Beats Rhymes and Life (BRL) offers a system of mental stress and trauma prevention and early intervention for youth groups, families, schools and whole communities to build support networks around them. The model integrates music and art with evidence-based therapy practices, peer learning and a youth academy that trains former participants to become clinical social workers. BRL collaborates with institutions and public health systems to facilitate broader shifts within the existing mental health paradigm.
Tomás Alvarez is an Ashoka Fellow (2014). Sound Investments in Youth Honoree, Healing Thru the Musical Arts (2012). He was one of the Top 20 Innovators in United States, by NBCLatino.com (2012).
Impact evidence
- Over 4,500 young people served.
- BRL has trained more than 1,500 service providers and created over 45 career opportunities.

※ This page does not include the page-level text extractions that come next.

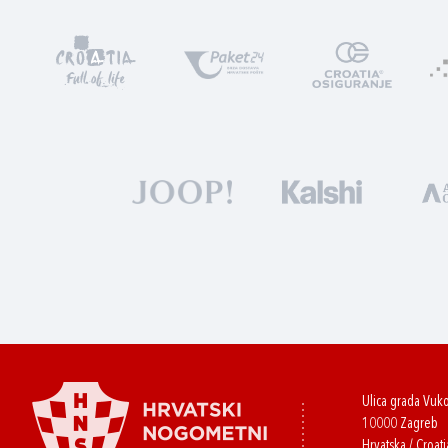
Ulica grada Vuk
10000 Zagreb
Hrvatska / Croati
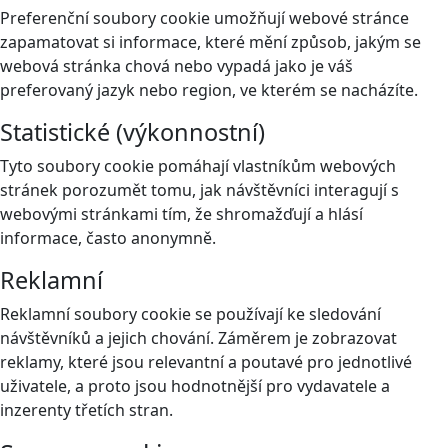
Preferenční soubory cookie umožňují webové stránce
zapamatovat si informace, které mění způsob, jakým se
webová stránka chová nebo vypadá jako je váš
preferovaný jazyk nebo region, ve kterém se nacházíte.
Statistické (výkonnostní)
Tyto soubory cookie pomáhají vlastníkům webových
stránek porozumět tomu, jak návštěvníci interagují s
webovými stránkami tím, že shromažďují a hlásí
informace, často anonymně.
Reklamní
Reklamní soubory cookie se používají ke sledování
návštěvníků a jejich chování. Záměrem je zobrazovat
reklamy, které jsou relevantní a poutavé pro jednotlivé
uživatele, a proto jsou hodnotnější pro vydavatele a
inzerenty třetích stran.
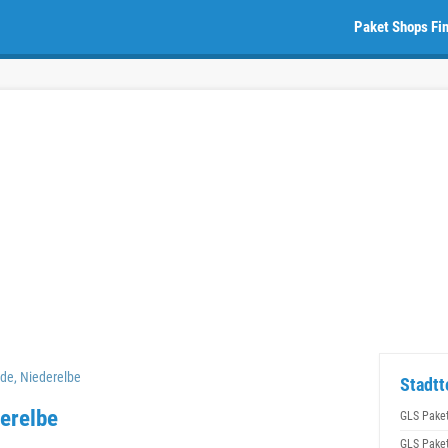
Paket Shops Fi
de, Niederelbe
Stadtt
erelbe
GLS Pake
GLS Pake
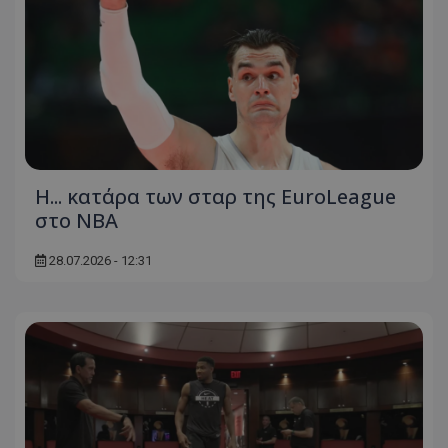
Η... κατάρα των σταρ της EuroLeague
στο ΝΒΑ
28.07.2026 - 12:31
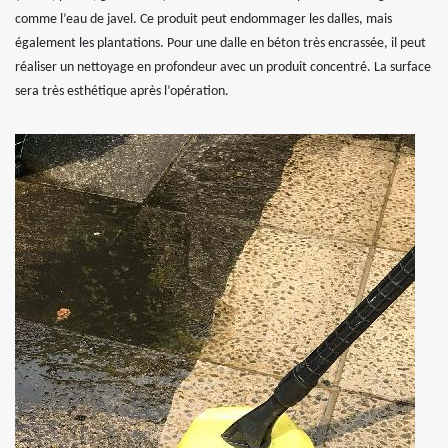
comme l’eau de javel. Ce produit peut endommager les dalles, mais
également les plantations. Pour une dalle en béton très encrassée, il peut
réaliser un nettoyage en profondeur avec un produit concentré. La surface
sera très esthétique après l’opération.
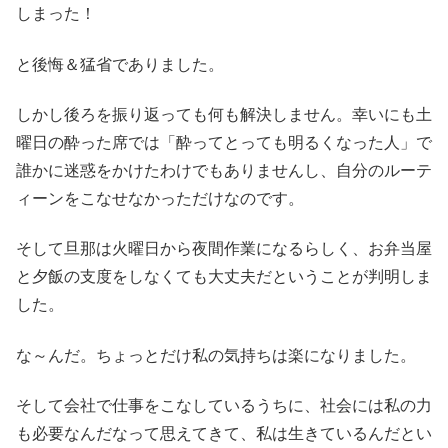
しまった！
と後悔＆猛省でありました。
しかし後ろを振り返っても何も解決しません。幸いにも土
曜日の酔った席では「酔ってとっても明るくなった人」で
誰かに迷惑をかけたわけでもありませんし、自分のルーテ
ィーンをこなせなかっただけなのです。
そして旦那は火曜日から夜間作業になるらしく、お弁当屋
と夕飯の支度をしなくても大丈夫だということが判明しま
した。
な～んだ。ちょっとだけ私の気持ちは楽になりました。
そして会社で仕事をこなしているうちに、社会には私の力
も必要なんだなって思えてきて、私は生きているんだとい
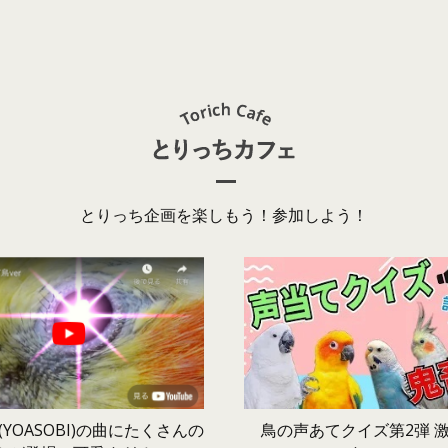
とりっち企画を楽しもう！参加しよう！
鳥の声あてクイズ第2弾 
YOASOBI)の曲にたくさんの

The intervention is based on Therapeutic Activity Groups that bring together teaching artists, trained clinicians and peer mentors to guide a process of creative expression, music and art development. This combination is effective at attracting youth and substitutes the pathology framework for a more empathetic youth-led perspective that is ultimately about providing participants with the tools for self-care and resilience. BRL’s methodology changes the traditional one-on-one medical relationship setting to a group of peers supported by an interdisciplinary team. The structure reverses the established power roles: there is no sole expert; youth are not patients but rather co-designers in a process that is as much about developing agency and resilience for the long-term as it is about treating an acute need.
Another important achievement is the fact of having turned the referral system upside down: rather than being directed to the programme, youth themselves are signing up and advocating for it among others. The drawing power of BRL does not lie in hip-hop itself, but in the capacity to provide meaningful learning, building upon people’s strengths and passions.